PENFIELD — Samantha Mitchell, 17, admitted she was a “big juice junkie.”
“I’m the kind of person who has to drink every two minutes, so you don’t think about how hungry you are,” she said.
If that’s truly the case, Samantha had a chance to feed her addiction at St. Joseph’s Church on March 4. A table outside the parish gymnasium was almost completely covered by plastic jugs of juices, brought there by members of the youth group.
From noon the day before until 6 p.m. that day, the St. Joseph’s teenagers were drinking juice instead of eating solid foods, according to Johan Engstrom, director of youth ministry. In addition to abstaining from eating, the teenagers participated in service projects at such Rochester sites as Ss. Peter and Paul Church, and the Francis Center and Women’s Place, two Catholic Family Center shelters.
Each teenager sought sponsors for their 30-hour “Famine Fast,” Engstrom said, noting the monies raised went to World Vision International, a Christian relief and development organization. In 2004, World Vision offered material, emotional, social and spiritual support to 100 million people in 96 countries, according to its Web site at www.wvi.org.
In addition to the youth-group members at St. Joseph, Engstrom said young people from Church of the Resurrection in Fairport, as well as Lutheran, United Methodist, Presbyterian and Christian Reformed churches in Fairport and Penfield, also participated in the Famine Fast. To learn about hunger, the teenagers took part in a variety of activities, including role-playing exercises about starving people, Engstrom said. The fast ended with a meal and an interdenominational service, he added, noting the shared fasting and money-raising experience had a beneficial effect on the young people.
“The actions that they can take helps them to recognize that they can do things together that they can’t do alone,” he said.
Cathy Reitz, youth minister at Resurrection, said the parish’s young people visited food pantries, shelters and outreach centers as part of the fast, and said she thought the fact the young people weren’t eating gave them a different perspective on how others live.
“(Fasting) allows them to feel for 30 hours what some kids feel every day,” she said.

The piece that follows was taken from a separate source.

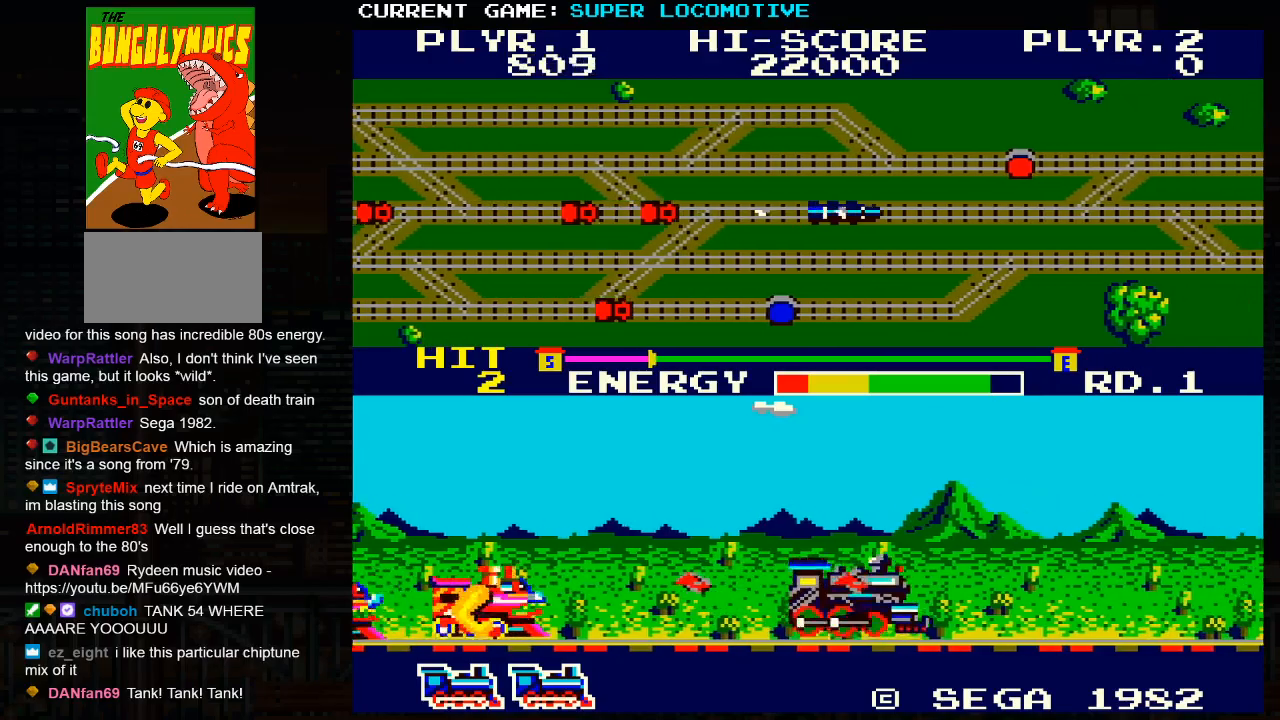
{"buttons": [], "left_stick": "right", "events": [[350, "SQUARE", "down"], [417, "SQUARE", "up"]]}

That point was brought home by three members of St. Joseph’s group.
Sarah Meath, 16, said the Famine Fast made her appreciate how readily food is available to families with means such as her own. For example, she said, while working at one food pantry, she saw a slightly bruised apple that was fit for consumption but couldn’t be sold in an area market. She added that she was glad she had the support of her fellow young Catholics during the fast.
“If you’re just by yourself, it’s just so tempting to go off and eat something,” she said.
Samantha Wolfe, 17, said the fast had helped her develop empathy for those in need.
“I’d like to volunteer more,” she said.
Eric Van Overbake, 17, said he worked at Francis Center, and the shelter made him appreciate his own home.
“You might complain that your house is smaller than somebody else’s, but at least you have a house,” he said.
He added that he thought fasting was a challenge any teenager could handle.
“I am one of those people who probably eats more than anyone here,” he said, noting he’s been known to devour more than his fair share of pizza at youth-group meetings. “If I can give up food for 30 hours, anyone can.”